Actually, it’s not just typical — it’s invariable. There has never, ever been a period of time, during which I was supposed to be focused on my own projects, in which I’ve felt like I’ve accomplished enough.
Until now. Not only do I feel like I’ve done enough, I’ve done more than I expected. This isn’t to say that I’ve accomplished everything on my to-do list — I’m still revising the overdue article on Infinite Summer, and I’ve got a review article that I really ought to have gotten out by now — but I’ve done a lot of things that weren’t on my to-do list, and I’ve taken on some amazing new projects, and I generally feel like I’ve made real progress in a lot of areas. And for this year, that’s enough.
“Enough” is a concept that I need to do some more work on, though, in a bunch of different aspects of my life. It’s a measure that too often has more to do with some invidious comparison with other people than it does with an internally focused sense of who I am and what I want to do. Working in the academy, in particular, has played heavily on a couple of insecurities of mine, and has for years left me feeling as though I were always trailing behind, trying to catch up with the people I considered my peers. It’s as though I’ve spent years in a race — not with myself, but with those around me — and my need to do more, faster, better, has been focused less on my own desires than on what those around me are doing, and what they might think of me. It’s hard, when you turn everything into a competition, to figure out what’s really enough.

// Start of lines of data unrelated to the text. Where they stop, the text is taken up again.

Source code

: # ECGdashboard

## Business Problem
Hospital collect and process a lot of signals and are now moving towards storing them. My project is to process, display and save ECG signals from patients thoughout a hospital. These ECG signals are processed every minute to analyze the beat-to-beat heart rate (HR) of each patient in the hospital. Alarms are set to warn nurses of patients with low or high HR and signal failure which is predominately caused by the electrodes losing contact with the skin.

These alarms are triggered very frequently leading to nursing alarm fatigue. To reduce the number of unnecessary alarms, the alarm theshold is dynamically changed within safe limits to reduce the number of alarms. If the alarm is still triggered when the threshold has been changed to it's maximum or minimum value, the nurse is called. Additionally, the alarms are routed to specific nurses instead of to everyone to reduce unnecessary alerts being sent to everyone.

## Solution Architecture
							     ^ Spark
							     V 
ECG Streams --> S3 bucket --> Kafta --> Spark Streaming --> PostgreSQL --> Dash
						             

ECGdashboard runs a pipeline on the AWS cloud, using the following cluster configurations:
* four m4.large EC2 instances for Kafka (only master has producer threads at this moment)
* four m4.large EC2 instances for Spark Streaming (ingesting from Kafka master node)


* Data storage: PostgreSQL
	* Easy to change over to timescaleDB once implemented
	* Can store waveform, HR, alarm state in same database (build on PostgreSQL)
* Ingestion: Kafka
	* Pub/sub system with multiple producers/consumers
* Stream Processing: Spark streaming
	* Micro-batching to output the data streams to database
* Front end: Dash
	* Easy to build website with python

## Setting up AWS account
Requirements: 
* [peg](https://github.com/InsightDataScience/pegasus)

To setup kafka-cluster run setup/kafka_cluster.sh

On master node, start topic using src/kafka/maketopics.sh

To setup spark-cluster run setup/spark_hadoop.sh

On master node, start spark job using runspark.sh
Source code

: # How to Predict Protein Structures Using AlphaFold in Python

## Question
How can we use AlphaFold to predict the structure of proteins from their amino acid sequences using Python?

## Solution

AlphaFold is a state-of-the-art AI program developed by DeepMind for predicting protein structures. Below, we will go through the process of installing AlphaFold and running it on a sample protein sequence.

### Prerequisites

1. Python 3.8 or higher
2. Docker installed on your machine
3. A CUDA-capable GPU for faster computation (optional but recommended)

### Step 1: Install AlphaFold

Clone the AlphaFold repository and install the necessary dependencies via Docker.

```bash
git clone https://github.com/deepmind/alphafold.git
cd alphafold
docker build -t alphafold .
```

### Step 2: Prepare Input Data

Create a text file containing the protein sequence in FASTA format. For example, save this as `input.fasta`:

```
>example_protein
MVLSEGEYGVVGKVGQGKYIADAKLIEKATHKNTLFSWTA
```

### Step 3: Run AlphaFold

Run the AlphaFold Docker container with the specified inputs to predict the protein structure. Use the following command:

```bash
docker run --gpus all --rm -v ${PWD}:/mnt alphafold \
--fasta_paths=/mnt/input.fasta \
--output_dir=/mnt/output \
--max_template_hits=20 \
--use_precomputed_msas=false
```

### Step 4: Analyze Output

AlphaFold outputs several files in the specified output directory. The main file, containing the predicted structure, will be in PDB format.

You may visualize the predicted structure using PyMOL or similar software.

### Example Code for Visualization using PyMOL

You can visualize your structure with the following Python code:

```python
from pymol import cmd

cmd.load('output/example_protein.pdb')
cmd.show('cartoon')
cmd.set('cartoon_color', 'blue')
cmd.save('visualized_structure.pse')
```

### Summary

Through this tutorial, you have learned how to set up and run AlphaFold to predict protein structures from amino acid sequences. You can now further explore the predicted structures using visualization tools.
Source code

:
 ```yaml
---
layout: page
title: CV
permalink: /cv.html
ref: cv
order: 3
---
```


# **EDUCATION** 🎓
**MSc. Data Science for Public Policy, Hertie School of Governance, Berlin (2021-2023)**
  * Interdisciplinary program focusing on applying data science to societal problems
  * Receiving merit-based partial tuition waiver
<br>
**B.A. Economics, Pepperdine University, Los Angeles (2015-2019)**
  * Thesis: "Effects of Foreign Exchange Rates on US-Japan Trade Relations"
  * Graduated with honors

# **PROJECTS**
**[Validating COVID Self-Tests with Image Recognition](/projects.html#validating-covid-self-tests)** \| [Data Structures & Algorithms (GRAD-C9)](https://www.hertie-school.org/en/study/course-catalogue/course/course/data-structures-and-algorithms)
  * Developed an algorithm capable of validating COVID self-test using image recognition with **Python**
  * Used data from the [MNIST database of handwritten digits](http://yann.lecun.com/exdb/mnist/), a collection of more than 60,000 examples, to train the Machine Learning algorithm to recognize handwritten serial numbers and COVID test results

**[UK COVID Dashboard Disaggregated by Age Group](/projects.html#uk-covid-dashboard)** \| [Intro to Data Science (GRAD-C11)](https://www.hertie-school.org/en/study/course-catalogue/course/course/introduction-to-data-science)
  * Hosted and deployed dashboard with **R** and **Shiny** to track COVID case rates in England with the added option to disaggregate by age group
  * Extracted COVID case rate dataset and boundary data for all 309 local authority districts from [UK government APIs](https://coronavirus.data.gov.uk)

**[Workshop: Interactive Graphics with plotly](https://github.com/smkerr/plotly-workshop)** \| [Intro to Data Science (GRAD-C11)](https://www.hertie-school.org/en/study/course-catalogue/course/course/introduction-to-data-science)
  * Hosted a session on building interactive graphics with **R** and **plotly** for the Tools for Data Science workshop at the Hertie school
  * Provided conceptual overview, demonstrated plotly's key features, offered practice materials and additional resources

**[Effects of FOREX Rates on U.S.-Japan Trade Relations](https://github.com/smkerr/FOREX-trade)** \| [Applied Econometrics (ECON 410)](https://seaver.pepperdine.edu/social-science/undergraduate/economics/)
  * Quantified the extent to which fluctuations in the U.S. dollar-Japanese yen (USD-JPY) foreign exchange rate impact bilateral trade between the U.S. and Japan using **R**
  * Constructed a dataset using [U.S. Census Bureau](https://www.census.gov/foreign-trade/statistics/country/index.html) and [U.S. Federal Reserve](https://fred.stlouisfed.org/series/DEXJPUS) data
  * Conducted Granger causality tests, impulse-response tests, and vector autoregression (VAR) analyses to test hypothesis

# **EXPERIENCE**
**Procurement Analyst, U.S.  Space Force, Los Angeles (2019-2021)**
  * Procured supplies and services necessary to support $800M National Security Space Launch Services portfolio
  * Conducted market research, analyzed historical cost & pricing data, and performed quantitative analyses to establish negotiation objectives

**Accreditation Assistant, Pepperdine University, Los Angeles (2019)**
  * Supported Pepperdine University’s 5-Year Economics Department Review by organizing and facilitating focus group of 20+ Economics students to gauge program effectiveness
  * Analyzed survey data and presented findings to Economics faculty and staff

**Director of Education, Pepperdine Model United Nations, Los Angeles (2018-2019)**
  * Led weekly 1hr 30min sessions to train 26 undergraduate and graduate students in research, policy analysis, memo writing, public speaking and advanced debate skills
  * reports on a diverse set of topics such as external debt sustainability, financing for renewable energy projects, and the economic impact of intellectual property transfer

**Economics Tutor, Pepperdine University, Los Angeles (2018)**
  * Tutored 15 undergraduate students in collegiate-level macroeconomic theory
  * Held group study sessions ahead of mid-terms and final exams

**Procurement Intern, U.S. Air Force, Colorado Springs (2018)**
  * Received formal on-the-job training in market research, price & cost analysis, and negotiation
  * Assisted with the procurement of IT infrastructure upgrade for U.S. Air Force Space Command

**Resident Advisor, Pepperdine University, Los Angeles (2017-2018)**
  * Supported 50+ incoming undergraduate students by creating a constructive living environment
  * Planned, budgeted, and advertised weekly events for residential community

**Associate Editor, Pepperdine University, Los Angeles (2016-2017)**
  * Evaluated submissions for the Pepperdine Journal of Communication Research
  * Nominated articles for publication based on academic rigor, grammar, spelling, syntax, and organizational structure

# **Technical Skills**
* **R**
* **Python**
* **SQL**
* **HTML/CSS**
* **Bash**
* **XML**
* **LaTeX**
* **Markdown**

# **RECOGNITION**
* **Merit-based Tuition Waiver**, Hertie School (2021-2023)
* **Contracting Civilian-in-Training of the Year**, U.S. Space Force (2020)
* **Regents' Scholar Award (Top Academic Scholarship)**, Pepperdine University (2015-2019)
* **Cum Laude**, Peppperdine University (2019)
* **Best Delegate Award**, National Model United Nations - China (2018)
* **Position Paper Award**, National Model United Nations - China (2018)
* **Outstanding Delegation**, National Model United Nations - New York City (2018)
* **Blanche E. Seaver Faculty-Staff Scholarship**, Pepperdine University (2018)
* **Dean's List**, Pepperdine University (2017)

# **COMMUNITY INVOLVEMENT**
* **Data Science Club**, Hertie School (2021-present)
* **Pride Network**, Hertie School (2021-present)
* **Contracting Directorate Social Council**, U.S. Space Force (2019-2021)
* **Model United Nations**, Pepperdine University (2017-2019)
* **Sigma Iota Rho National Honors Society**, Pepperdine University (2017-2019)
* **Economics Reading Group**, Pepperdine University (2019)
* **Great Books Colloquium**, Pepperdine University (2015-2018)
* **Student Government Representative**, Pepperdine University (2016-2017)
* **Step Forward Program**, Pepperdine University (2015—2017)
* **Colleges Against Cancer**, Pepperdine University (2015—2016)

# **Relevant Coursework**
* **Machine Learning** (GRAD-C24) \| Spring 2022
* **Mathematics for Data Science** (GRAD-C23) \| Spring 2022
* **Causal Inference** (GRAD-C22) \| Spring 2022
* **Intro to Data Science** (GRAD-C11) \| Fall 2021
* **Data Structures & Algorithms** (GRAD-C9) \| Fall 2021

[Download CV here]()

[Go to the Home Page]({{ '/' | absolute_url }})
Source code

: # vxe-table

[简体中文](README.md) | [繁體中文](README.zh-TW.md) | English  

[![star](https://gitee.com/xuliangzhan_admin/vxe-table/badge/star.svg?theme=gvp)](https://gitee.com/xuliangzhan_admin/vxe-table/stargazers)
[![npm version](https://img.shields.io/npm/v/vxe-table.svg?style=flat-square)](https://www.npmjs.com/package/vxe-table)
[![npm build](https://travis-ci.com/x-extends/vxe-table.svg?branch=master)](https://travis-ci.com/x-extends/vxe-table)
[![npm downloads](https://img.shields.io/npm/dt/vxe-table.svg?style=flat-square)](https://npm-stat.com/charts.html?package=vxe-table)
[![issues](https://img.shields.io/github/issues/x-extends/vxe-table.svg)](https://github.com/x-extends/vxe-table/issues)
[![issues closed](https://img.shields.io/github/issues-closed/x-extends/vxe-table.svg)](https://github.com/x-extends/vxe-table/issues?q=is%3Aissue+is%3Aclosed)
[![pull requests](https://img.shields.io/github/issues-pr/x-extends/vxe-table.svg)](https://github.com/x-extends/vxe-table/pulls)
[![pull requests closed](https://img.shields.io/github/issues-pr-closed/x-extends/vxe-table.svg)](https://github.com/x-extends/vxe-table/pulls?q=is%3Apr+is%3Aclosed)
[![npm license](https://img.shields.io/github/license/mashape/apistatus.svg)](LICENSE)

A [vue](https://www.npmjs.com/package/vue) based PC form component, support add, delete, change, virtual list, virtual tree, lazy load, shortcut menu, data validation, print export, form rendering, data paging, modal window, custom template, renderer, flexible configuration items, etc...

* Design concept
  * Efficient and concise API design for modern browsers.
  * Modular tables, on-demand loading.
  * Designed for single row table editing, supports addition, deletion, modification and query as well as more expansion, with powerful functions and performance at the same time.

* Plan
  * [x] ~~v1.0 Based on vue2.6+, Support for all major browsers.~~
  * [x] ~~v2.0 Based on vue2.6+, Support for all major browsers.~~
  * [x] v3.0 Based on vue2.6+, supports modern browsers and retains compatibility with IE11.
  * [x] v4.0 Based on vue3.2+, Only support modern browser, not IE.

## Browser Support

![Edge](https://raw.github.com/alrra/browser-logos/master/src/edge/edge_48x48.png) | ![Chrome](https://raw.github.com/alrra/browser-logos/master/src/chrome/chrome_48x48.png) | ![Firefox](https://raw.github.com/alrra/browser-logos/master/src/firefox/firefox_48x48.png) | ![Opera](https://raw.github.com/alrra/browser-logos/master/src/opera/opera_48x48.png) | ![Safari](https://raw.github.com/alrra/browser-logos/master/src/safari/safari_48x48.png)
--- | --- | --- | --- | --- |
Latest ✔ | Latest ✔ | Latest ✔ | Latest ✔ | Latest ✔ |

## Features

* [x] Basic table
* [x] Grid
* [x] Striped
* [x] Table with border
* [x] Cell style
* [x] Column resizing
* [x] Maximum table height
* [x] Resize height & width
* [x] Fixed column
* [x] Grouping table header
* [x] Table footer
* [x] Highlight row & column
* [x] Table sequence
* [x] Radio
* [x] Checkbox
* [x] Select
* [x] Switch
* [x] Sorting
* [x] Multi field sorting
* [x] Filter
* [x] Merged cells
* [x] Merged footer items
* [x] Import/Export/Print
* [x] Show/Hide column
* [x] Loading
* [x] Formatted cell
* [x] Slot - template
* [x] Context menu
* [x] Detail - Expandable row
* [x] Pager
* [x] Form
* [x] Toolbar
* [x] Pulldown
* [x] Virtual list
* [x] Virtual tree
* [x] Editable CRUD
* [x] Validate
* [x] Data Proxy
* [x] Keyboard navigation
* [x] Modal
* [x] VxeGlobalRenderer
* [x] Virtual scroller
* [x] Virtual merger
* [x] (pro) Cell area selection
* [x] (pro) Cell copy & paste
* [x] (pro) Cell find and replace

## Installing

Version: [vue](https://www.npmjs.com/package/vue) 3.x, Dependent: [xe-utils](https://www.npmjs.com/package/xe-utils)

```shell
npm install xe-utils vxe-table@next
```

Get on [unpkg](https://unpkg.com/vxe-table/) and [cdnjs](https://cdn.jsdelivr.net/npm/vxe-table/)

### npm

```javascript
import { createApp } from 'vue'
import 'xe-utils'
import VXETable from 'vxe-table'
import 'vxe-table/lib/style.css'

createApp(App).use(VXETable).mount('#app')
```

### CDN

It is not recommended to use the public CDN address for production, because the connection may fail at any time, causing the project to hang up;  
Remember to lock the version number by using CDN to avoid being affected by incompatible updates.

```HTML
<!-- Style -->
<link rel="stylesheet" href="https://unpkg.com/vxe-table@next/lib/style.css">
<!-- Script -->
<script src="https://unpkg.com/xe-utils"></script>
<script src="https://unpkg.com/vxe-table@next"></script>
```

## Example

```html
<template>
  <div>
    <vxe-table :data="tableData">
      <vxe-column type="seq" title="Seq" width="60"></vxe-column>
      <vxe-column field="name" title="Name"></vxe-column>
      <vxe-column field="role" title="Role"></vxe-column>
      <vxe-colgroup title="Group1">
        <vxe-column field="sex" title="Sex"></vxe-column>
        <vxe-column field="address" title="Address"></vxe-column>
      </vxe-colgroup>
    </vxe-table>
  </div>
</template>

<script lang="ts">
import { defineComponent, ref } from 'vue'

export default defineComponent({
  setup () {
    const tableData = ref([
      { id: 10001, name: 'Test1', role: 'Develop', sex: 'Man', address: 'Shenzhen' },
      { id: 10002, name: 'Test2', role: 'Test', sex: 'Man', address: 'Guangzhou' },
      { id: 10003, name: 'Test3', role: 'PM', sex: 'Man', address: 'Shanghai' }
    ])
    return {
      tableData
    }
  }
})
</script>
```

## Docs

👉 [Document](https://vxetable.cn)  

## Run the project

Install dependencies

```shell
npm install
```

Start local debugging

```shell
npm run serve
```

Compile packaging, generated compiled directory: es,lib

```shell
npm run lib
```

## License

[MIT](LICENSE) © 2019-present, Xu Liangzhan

And this applies in a bunch of areas of my life, I think. Fitness, for instance: as the archives here will attest, I used to run a fair bit, and there still aren’t any other modes of exercise that combine running’s payoffs with its economy. But the older I’ve gotten, the less fun running has become. Things hurt afterward in ways that make me start dreading going to the gym — and when I dread something like that, I just won’t do it. Even so, I’ve tried all year to really get back to running, and every time I’ve gone to the gym and done something other than run — or worse, every time I’ve skipped going to the gym for two weeks because I couldn’t bear the thought of running — I’ve gotten upset with myself. For not doing enough.
But here too there’s an invidious comparison at work — and this I think is one of the dangers that the so-called “gamification” of everything poses for the ways that we live our lives. I’m surrounded by runners online, many of them younger (some of them a lot younger) and all of them faster and stronger. And I realized the other day that a huge part of what had me pushing myself to run all year was some desire to keep up with those folks, some ingrained sense of competitiveness that was driving me to do more, not so much in order to feel better about myself but in order to feel better about the comparison between myself and others.
The result, of course, is always the same: running hurts. I quit. I feel guilty and inadequate.
For the last few weeks, I’ve been walking on the treadmill at the gym. I walk hard, and fast, and I feel good afterward. It never hurts. But I’m having to work hard on letting that be enough, on pulling myself out of the competition I’ve built.
And I’m now wondering how this sense of enough, of focusing on what I genuinely want to accomplish rather than on how people will see those accomplishments, might affect other parts of my life. How might freeing myself from the need to compete with others change the ways I approach my work? How can I begin figuring out what’s enough for me?